After his appointment as president, the second-highest position in the country, Thuong said he would “resolutely” continue the fight against corruption. He is seen as an ally of, and possible successor to, the ageing general-secretary of the Communist party, Nguyen Phu Trong, the architect of ‘blazing furnace’. However, with the election of Thuong, there is a possibility that the intensity of the crackdown may ease as there is less need to employ it as a means of removing rivals.
For now, at least, the paralysis does not appear to be deterring foreign investors. In the first ten months of 2022, foreign direct investment in the country rose by 82%, the second-highest growth rate in Asia-Pacific, according to Investment Monitor figures. In its fourth-quarter survey for 2022, the European Chamber of Commerce in Vietnam revealed that 41% of respondents said they were moving their operations from China to Vietnam, 13% up on the previous quarter.
The downside of Vietnam’s corruption crackdown
However, Vietnamese leaders know that if they want to capitalise on the supply chain diversification in the region they will need to address the unintended consequences of the anti-corruption campaign. How they will manage that is unclear. Thus far, Prime Minister Pham Minh Chinh has sought to reassure foreign investors that Vietnam will protect their interests and vowed to disburse at least 95% of public funds allocated for 2023.
Some foreign investors looking to engage with Vietnam might choose to stand on the sidelines for a few months to see how ‘blazing furnace’ pans out in the wake of Thuong’s election.
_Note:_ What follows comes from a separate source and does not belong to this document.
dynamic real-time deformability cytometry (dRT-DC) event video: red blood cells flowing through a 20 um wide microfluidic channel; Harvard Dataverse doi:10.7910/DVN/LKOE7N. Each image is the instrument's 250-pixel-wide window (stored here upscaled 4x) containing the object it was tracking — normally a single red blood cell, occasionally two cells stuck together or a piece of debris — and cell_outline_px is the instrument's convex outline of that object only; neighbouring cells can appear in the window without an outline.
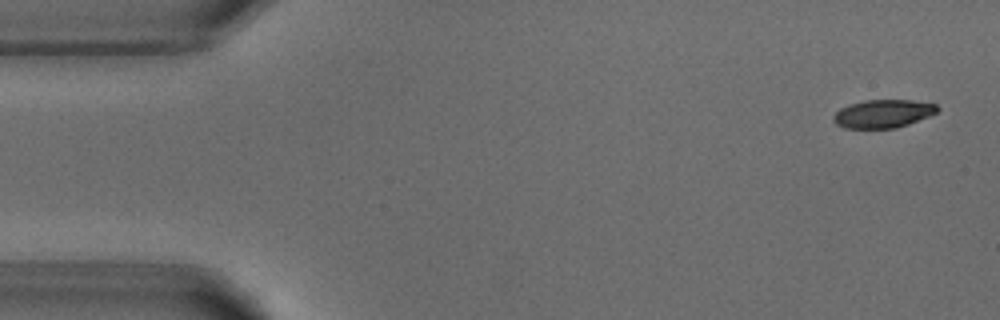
{"species": "common noctule bat (a hibernating species)", "species_latin": "Nyctalus noctula", "temperature_condition": "warm", "stored_images_in_passage": 3, "camera_frame_rate_fps": 3000, "um_per_image_px": 0.085, "animal": {"sex": "male", "body_mass_g": 18.8}, "frame": {"image": 1, "passage_image": 1, "time_ms": 0.0, "image_size_px": [1000, 320], "cell_outline_px": [[940, 108], [936, 112], [928, 116], [908, 124], [896, 128], [844, 128], [836, 124], [832, 120], [832, 116], [840, 108], [848, 104], [864, 100], [912, 100], [936, 104]], "centroid_in_image_um": [75.02, 9.66], "position_along_channel_um": 10.0, "area_um2": 17.11}}
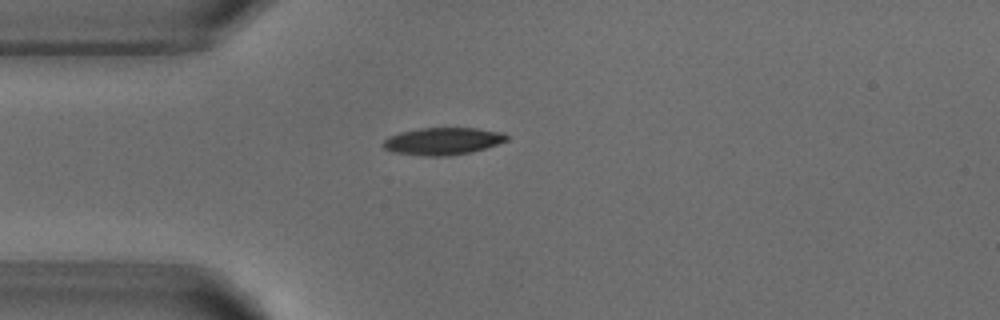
{"frame": {"image": 2, "passage_image": 3, "time_ms": 3.667, "image_size_px": [1000, 320], "cell_outline_px": [[508, 140], [472, 152], [448, 156], [424, 156], [392, 152], [384, 148], [384, 140], [400, 132], [420, 128], [476, 128], [504, 132], [508, 136]], "centroid_in_image_um": [37.66, 12.0], "position_along_channel_um": 47.3, "area_um2": 19.54}}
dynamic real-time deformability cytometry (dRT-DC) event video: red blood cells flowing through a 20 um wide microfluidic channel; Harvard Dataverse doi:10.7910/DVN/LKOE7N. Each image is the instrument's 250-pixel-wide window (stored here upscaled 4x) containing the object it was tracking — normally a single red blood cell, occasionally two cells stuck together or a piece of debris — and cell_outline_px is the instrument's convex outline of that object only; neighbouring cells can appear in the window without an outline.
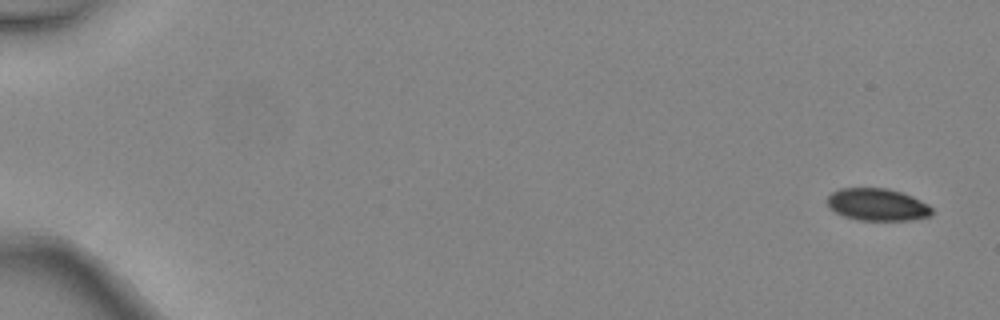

Those who have committed to entry or are already established in the country should ensure they have a deep understanding of the broader political environment and, more specifically, the political connections of counterparties and partners to assess whether they might be caught up in the dragnet.
While few foreign investors have been implicated in the campaign so far, as the Vietnamese leadership does not want them to view it as a hostile actor, international companies need to review how they operate in Vietnam to ensure there is no perception of wrongdoing in any of their business dealings, particularly if they are headquartered in the US or UK with their strict anti-bribery laws.
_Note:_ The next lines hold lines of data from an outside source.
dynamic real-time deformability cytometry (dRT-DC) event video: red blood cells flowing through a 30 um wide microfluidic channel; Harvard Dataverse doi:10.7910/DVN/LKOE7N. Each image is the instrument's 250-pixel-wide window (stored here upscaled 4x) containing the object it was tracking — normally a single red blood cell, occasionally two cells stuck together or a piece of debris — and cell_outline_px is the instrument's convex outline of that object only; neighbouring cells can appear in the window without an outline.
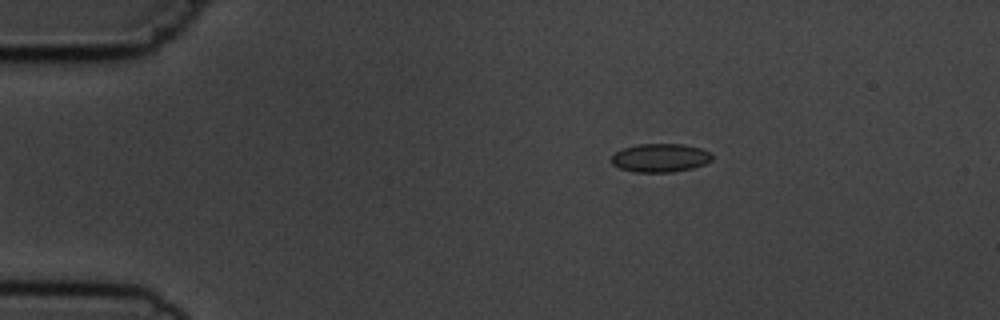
{"species": "common noctule bat (a hibernating species)", "species_latin": "Nyctalus noctula", "temperature_condition": "cold", "stored_images_in_passage": 5, "camera_frame_rate_fps": 3000, "um_per_image_px": 0.085, "animal": {"sex": "male", "body_mass_g": 19.5, "forearm_length_mm": 54.6}, "frame": {"image": 1, "passage_image": 2, "time_ms": 1.333, "image_size_px": [1000, 320], "cell_outline_px": [[712, 160], [704, 164], [692, 168], [672, 172], [636, 172], [620, 168], [612, 164], [612, 156], [616, 152], [624, 148], [636, 144], [684, 144], [700, 148], [708, 152], [712, 156]], "centroid_in_image_um": [56.12, 13.41], "position_along_channel_um": 28.9, "area_um2": 16.59}}
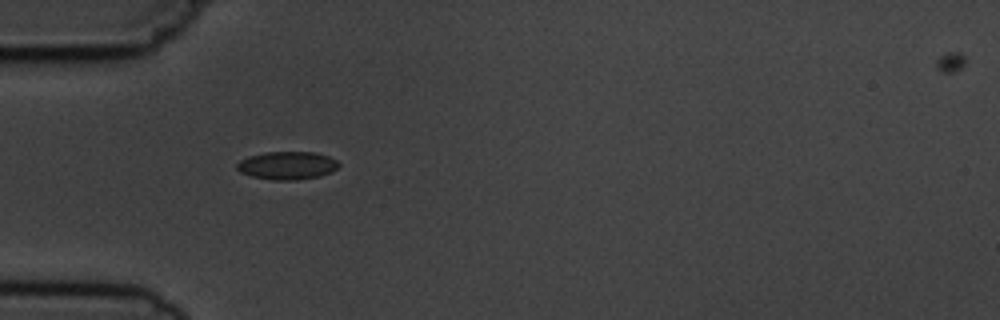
{"frame": {"image": 2, "passage_image": 4, "time_ms": 3.667, "image_size_px": [1000, 320], "cell_outline_px": [[340, 164], [332, 172], [320, 176], [296, 180], [272, 180], [252, 176], [240, 172], [236, 168], [236, 164], [240, 160], [248, 156], [264, 152], [312, 152], [328, 156], [336, 160]], "centroid_in_image_um": [24.39, 14.07], "position_along_channel_um": 60.6, "area_um2": 16.65}}
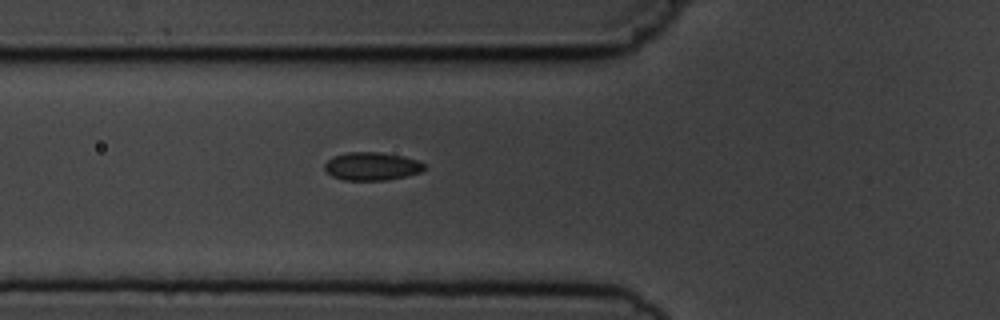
{"frame": {"image": 3, "passage_image": 5, "time_ms": 4.667, "image_size_px": [1000, 320], "cell_outline_px": [[424, 168], [420, 172], [388, 180], [344, 180], [332, 176], [324, 172], [324, 164], [332, 156], [348, 152], [380, 152], [400, 156], [416, 160], [424, 164]], "centroid_in_image_um": [31.53, 14.13], "position_along_channel_um": 94.3, "area_um2": 16.24}}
While caution remains the order of the day for foreign investors, the Vietnamese leadership likely appreciates that it cannot allow its anti-graft campaign to undermine their confidence in the business environment. The country appears to be recovering well from the Covid-19 pandemic, with the prospect of cementing itself as a leading supply chain hub in Asia, especially if more Western companies relocate from China. Foreign investors still seem upbeat about Vietnam, but many will no doubt be hoping the authorities turn down the heat on ‘blazing furnace’.